Beschäftigung
Was die neuesten Daten über die Ungleichgewichte auf dem europäischen Arbeitsmarkt offenbaren
Europa steht vor einem massiven Ungleichgewicht auf dem Arbeitsmarkt. Um die Lücke zwischen Mangel und Überschuss zu schließen, brauchen wir intelligentere Reformen und mehr Mobilität.
Die neu veröffentlichten EURES-Bericht 2025 über Arbeitskräftemangel und -überschüsse Die Ergebnisse zeigen, dass Arbeitskräftemangel zwar in ganz Europa verbreitet ist, sich aber stark auf wenige Länder konzentriert.
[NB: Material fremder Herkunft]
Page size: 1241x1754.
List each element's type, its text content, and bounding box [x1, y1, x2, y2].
Diese ungleiche Verteilung deutet darauf hin, dass in Europa noch erhebliches ungenutztes Potenzial für Arbeitskräftemobilität besteht.
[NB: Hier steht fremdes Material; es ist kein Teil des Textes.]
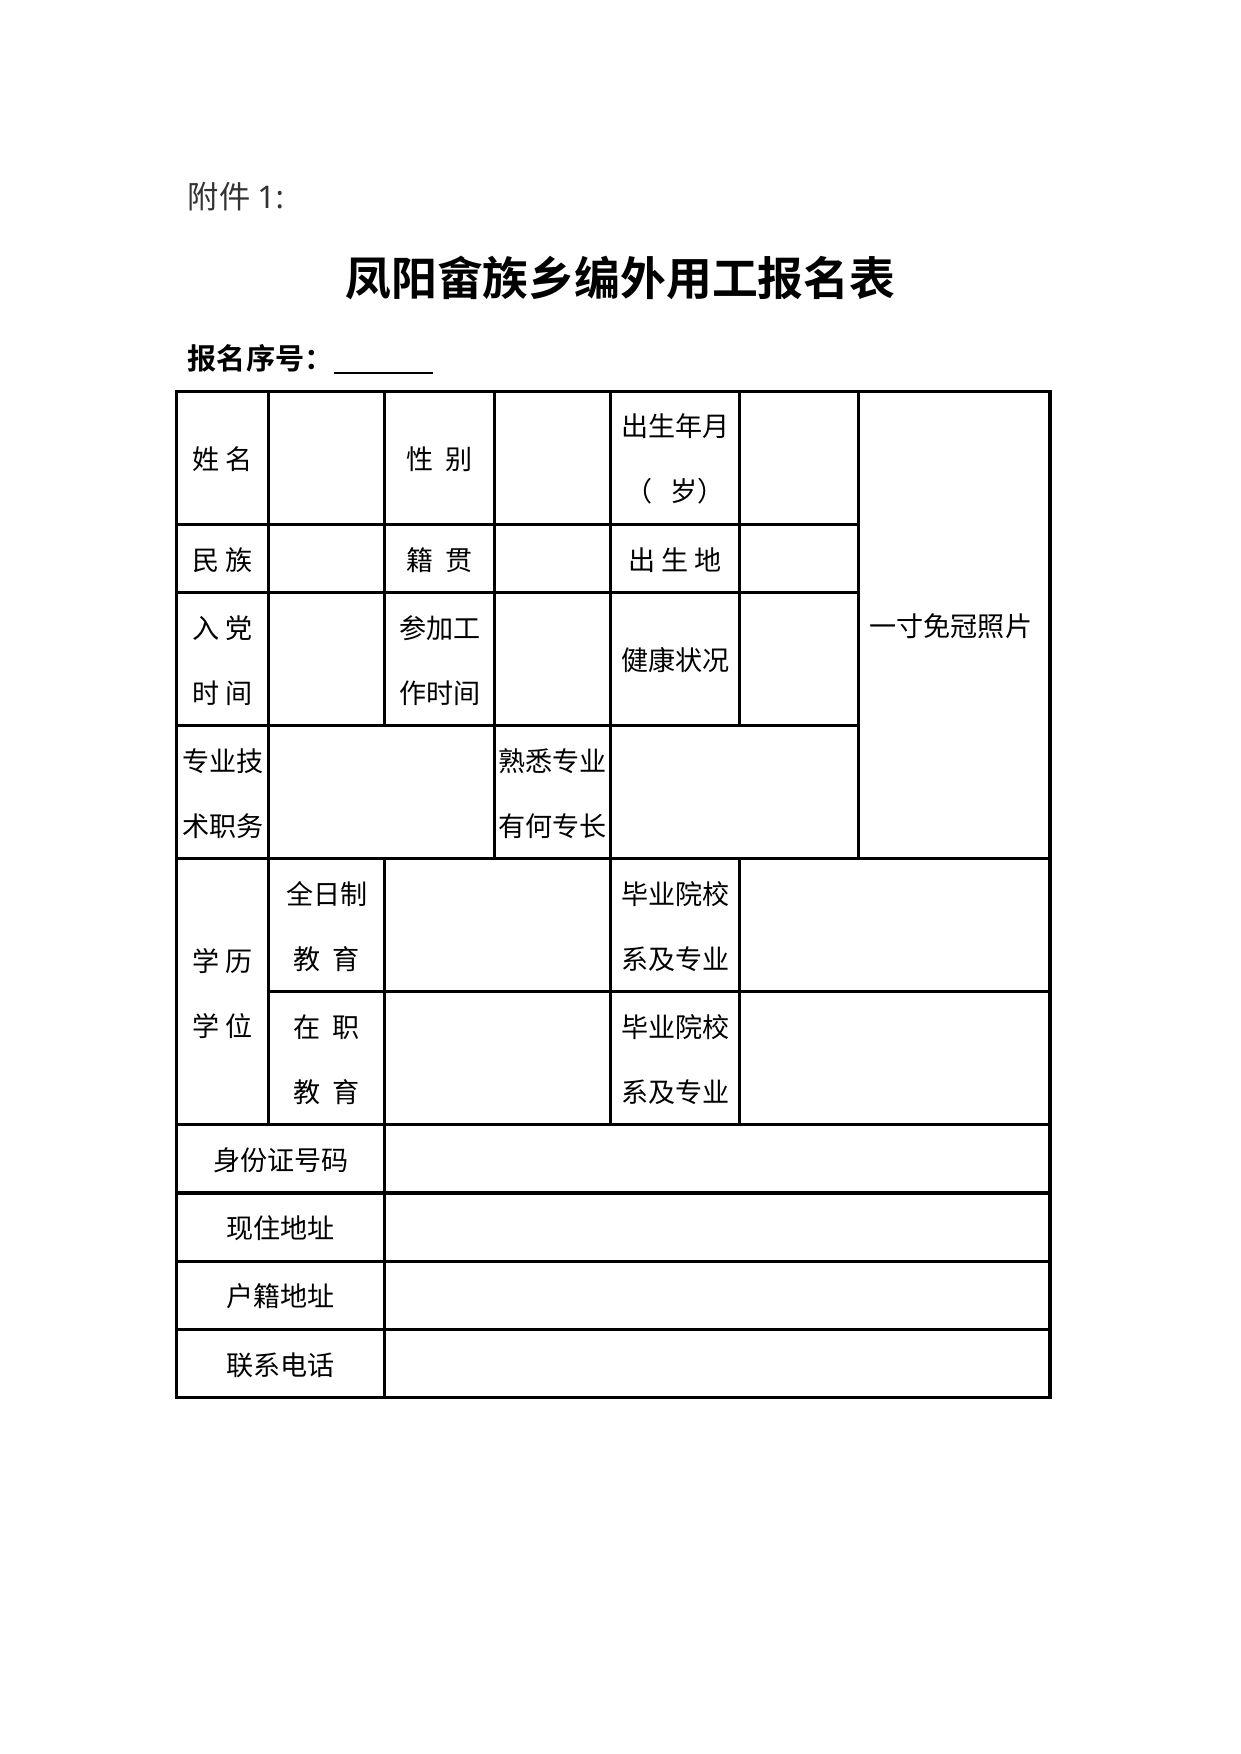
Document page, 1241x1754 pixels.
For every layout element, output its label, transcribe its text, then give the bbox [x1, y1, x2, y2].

table_cell 现住地址 [178, 1195, 383, 1259]
table_header 性 别 [386, 393, 493, 523]
table_cell 户籍地址 [178, 1263, 383, 1328]
table_cell [386, 993, 609, 1123]
table_cell 全日制 教 育 [270, 860, 383, 990]
text 附件1: [187, 162, 1053, 227]
table_cell [270, 594, 383, 724]
table_cell [386, 1331, 1048, 1396]
table_cell 熟悉专业有何专长 [496, 727, 609, 857]
text 报名序号： [187, 324, 1053, 389]
table_cell 毕业院校系及专业 [612, 860, 738, 990]
table_cell 出 生 地 [612, 526, 738, 591]
table_header 出生年月 （ 岁） [612, 393, 738, 523]
table_cell 专业技术职务 [178, 727, 267, 857]
table_header 一寸免冠照片 [860, 393, 1048, 857]
table_cell [741, 860, 1048, 990]
table_cell 学 历 学 位 [178, 860, 267, 1123]
table_cell 籍 贯 [386, 526, 493, 591]
table_header [270, 393, 383, 523]
table_cell [386, 1263, 1048, 1328]
table_cell 毕业院校 系及专业 [612, 993, 738, 1123]
table_cell [386, 860, 609, 990]
table_header 姓 名 [178, 393, 267, 523]
table_cell [741, 526, 857, 591]
table_cell 联系电话 [178, 1331, 383, 1396]
table_cell [386, 1195, 1048, 1259]
table_cell [741, 594, 857, 724]
table_cell [741, 993, 1048, 1123]
text 凤阳畲族乡编外用工报名表 [187, 227, 1053, 324]
table_cell 健康状况 [612, 594, 738, 724]
table_cell [270, 526, 383, 591]
table_cell 参加工 作时间 [386, 594, 493, 724]
table_cell [496, 594, 609, 724]
table_cell [270, 727, 493, 857]
table_cell 在 职 教 育 [270, 993, 383, 1123]
table_cell [612, 727, 857, 857]
table_cell [496, 526, 609, 591]
table_cell 入 党 时 间 [178, 594, 267, 724]
table_header [741, 393, 857, 523]
table_header [496, 393, 609, 523]
table_cell 民 族 [178, 526, 267, 591]
table_cell [386, 1126, 1048, 1191]
table_cell 身份证号码 [178, 1126, 383, 1191]
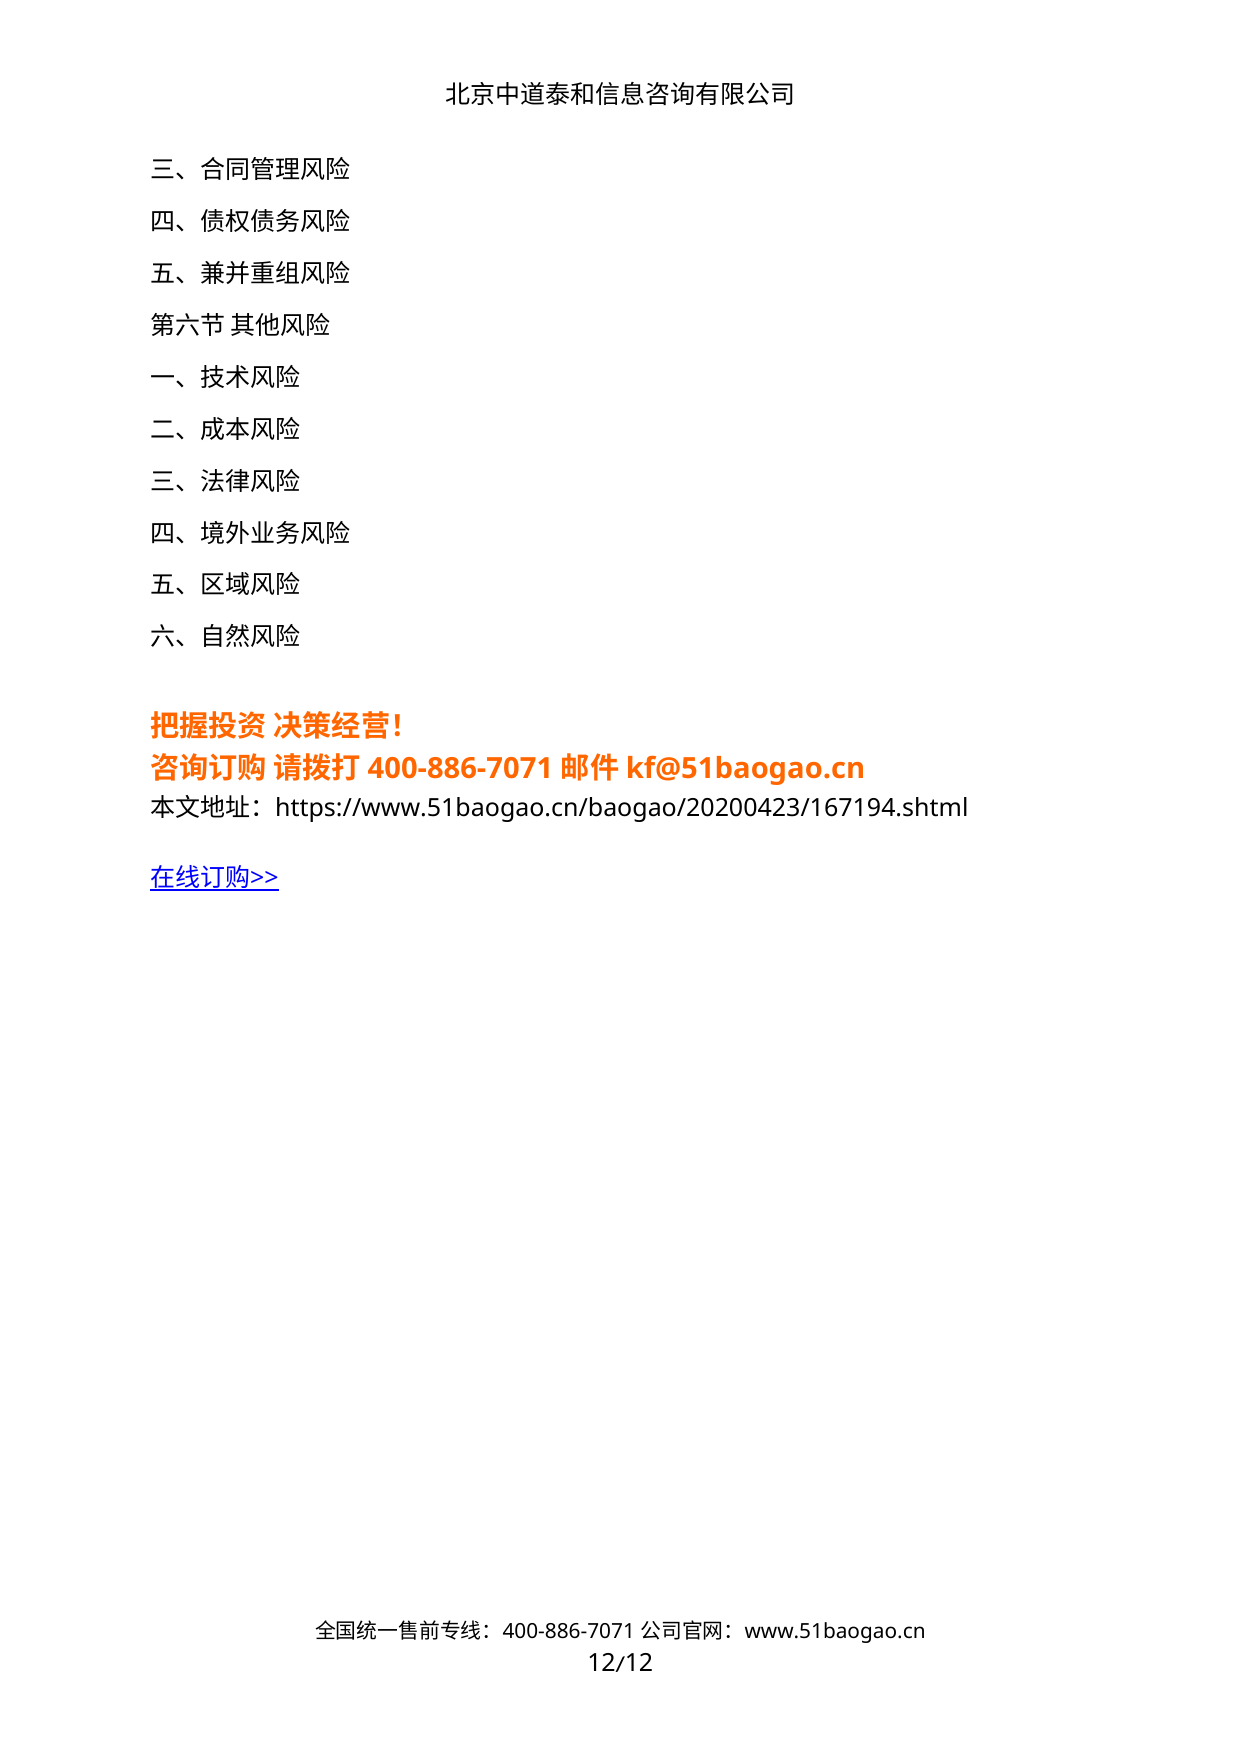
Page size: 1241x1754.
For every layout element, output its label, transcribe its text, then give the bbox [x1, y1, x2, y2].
Ein Kontinent der Widersprüche
Fachkräftemangel entsteht, wenn die Nachfrage nach Arbeitskräften mit einer bestimmten Qualifikation das Angebot an verfügbaren Stellen zu normalen Lohnniveaus übersteigt. In Ländern wie Bulgarien, Italien und den Niederlanden berichten Arbeitgeber von Schwierigkeiten bei der Besetzung einer Vielzahl von Stellen, von Fachärzten bis hin zu Schweißern.
Den Daten zufolge werden 57 % dieser Engpässe als mittelgradig oder hochgradig eingestuft. Im Gegensatz dazu sind in Ländern wie Lettland, Österreich und Finnland Überschüsse häufiger, insbesondere in Büroberufen und kreativen Bereichen wie Grafikdesign.
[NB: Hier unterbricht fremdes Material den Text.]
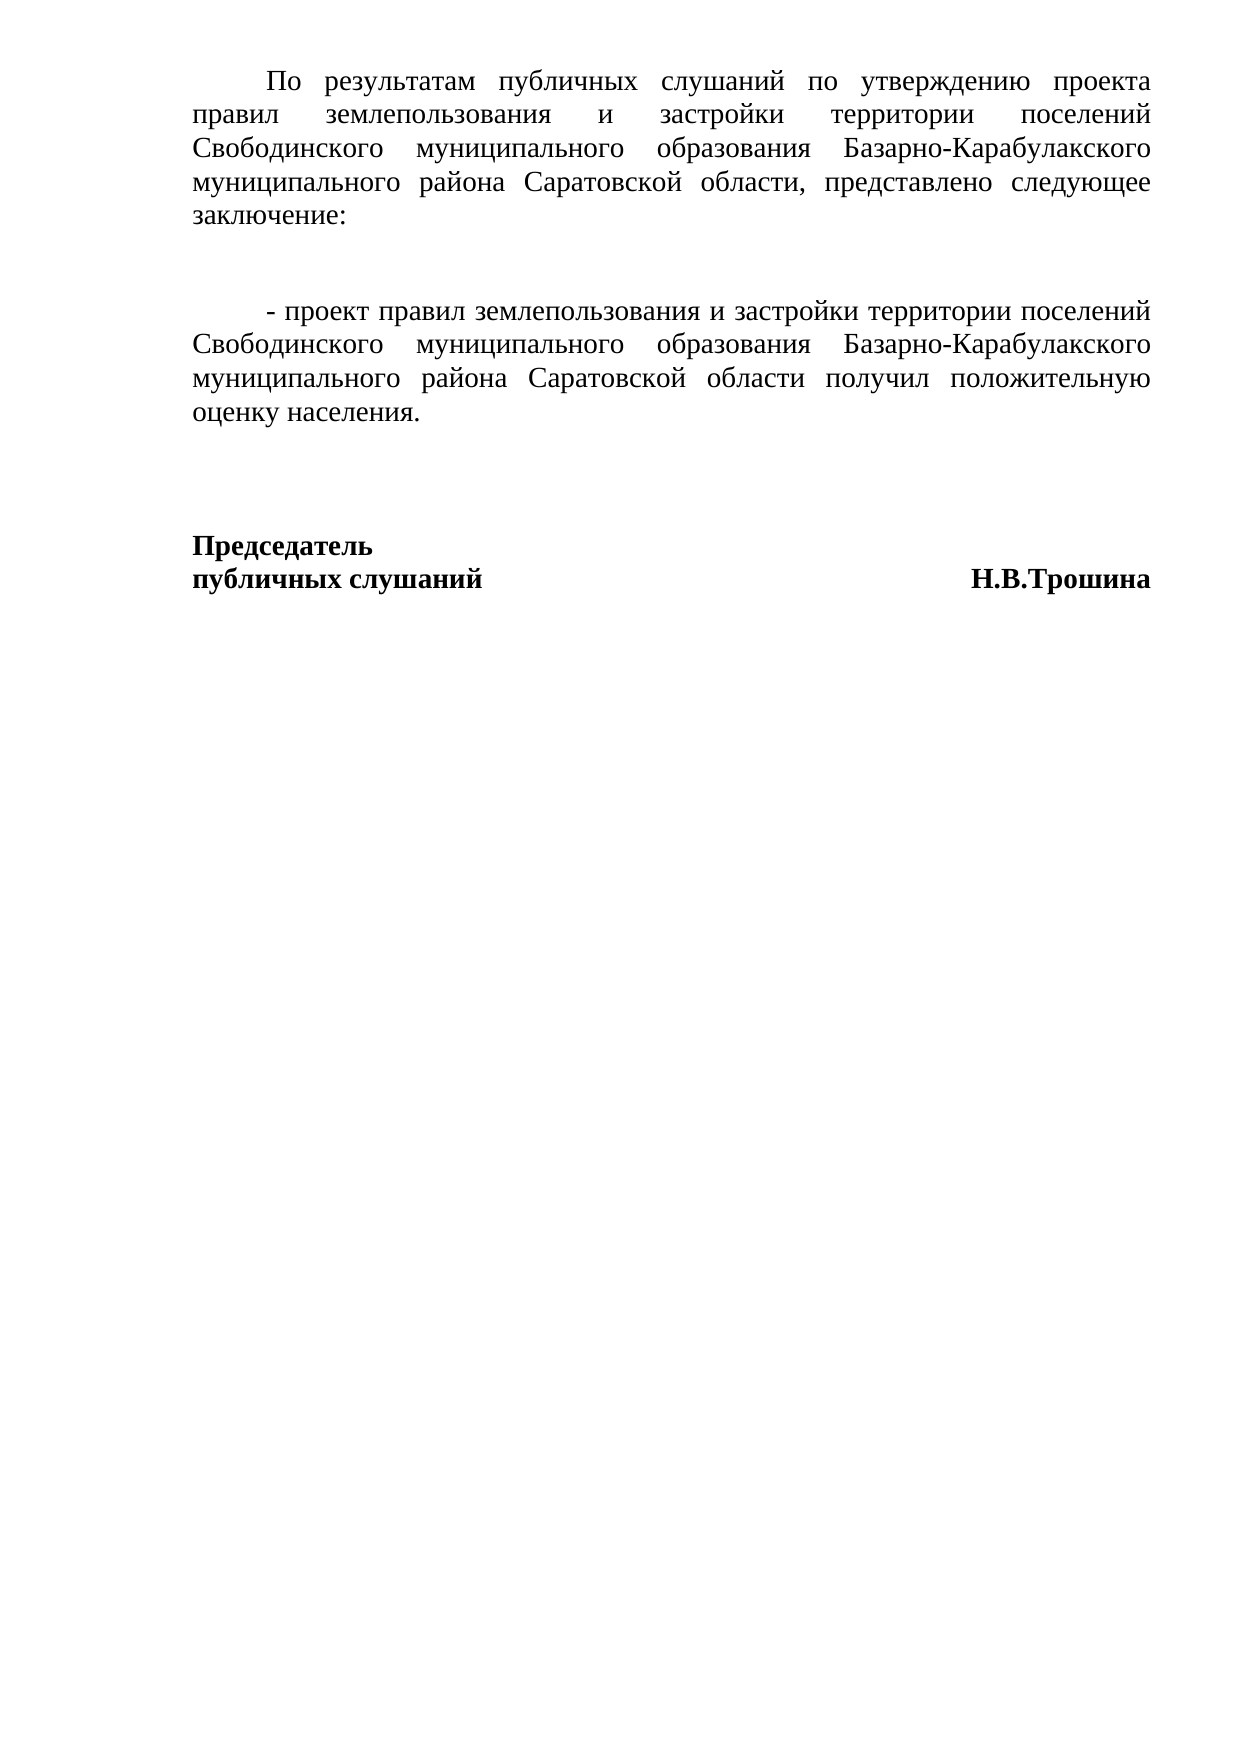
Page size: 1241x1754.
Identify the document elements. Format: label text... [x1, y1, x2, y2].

text - проект правил землепользования и застройки территории поселений Свободинского муниципального образования Базарно-Карабулакского муниципального района Саратовской области получил положительную оценку населения. [192, 293, 1152, 427]
text По результатам публичных слушаний по утверждению проекта правил землепользования и застройки территории поселений Свободинского муниципального образования Базарно-Карабулакского муниципального района Саратовской области, представлено следующее заключение: [192, 63, 1152, 293]
text Председатель [192, 494, 1152, 561]
text публичных слушаний Н.В.Трошина [192, 561, 1152, 595]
Darüber hinaus hebt der Bericht eine bemerkenswerte Statistik hervor: 98 % der Berufe, in denen in mindestens einem Land ein Mangel herrscht, weisen gleichzeitig in einem anderen Land einen Überschuss auf.
Diese Ungleichgewichte bestehen jedoch fort, da mehrere Hindernisse die Mobilität weiterhin behindern:
- Vielen Arbeitnehmern sind die Möglichkeiten im Ausland nicht bewusst.
- Die Qualifikationen eines Landes werden von einem anderen Land möglicherweise nicht anerkannt.
- Wer die Sprache eines anderen Landes nicht spricht, riskiert, im Ausland keine Anstellung zu finden.
- Weniger attraktive Löhne im Ausland hemmen die Mobilität.
Branchen in der Krise
Der Gesundheits- und Pflegesektor verzeichnet einen der größten Fachkräftemangel in Europa. Dies ist eine Folge der alternden Bevölkerung und des steigenden Bedarfs an Gesundheitsleistungen. Schlüsselberufe wie Ärzte, Pflegekräfte und Betreuungspersonal sind von anhaltendem Mangel betroffen. Viele berichten von längeren Arbeitszeiten und höherem Stress, was Besorgnis über den zukünftigen Personalbedarf in einem Sektor weckt, in dem kein europäisches Land einen Überschuss an Fachkräften aufweist.
Die Energiewende bringt auch Herausforderungen mit sich. Die Sanierung von Gebäuden und die Installation erneuerbarer Energien erfordern Elektriker, Klempner und Dachdecker, doch diese praktischen Berufe brauchen Zeit zum Erlernen, und ihre anspruchsvollen Arbeitsbedingungen machen sie oft für Neueinsteiger weniger attraktiv.
Erschließung des Arbeitskräftepotenzials
Wie können Regierungen diese Herausforderungen also bewältigen? Der Bericht schlägt eine Reihe langfristiger Lösungen vor:
- Mobilität erleichtern: Die Anerkennung von Qualifikationen und die administrativen Prozesse vereinfachen, den Informationsfluss verbessern und die Stellenvermittlungsdienste von EURES stärken.
- Arbeitsqualität verbessern: Beheben Sie Probleme im Zusammenhang mit den Arbeitsbedingungen (Bezahlung, Arbeitszeiten, Vereinbarkeit von Beruf und Familie), insbesondere im Gesundheits- und Baugewerbe.
- Investieren Sie in die Ausbildung: Schwerpunkt auf beruflicher Bildung, Weiterbildung und Umschulung, insbesondere um die Herausforderungen des grünen und digitalen Wandels zu bewältigen.
- Ungenutzte Arbeitskräfte aktivieren: Die Beteiligung von Frauen, älteren Arbeitnehmern und Migranten soll durch gezielte Unterstützung und eine bessere Anerkennung ihrer Qualifikationen gefördert werden.
Entdecken Sie eine der Möglichkeiten, wie EURES diese Bemühungen im Laufe der Zeit unterstützt hat. die letzten 15 JahreSie können die Daten des Berichts und mögliche grenzüberschreitende Übereinstimmungen auch in der interaktives Dashboard auf dem EURES-Portal.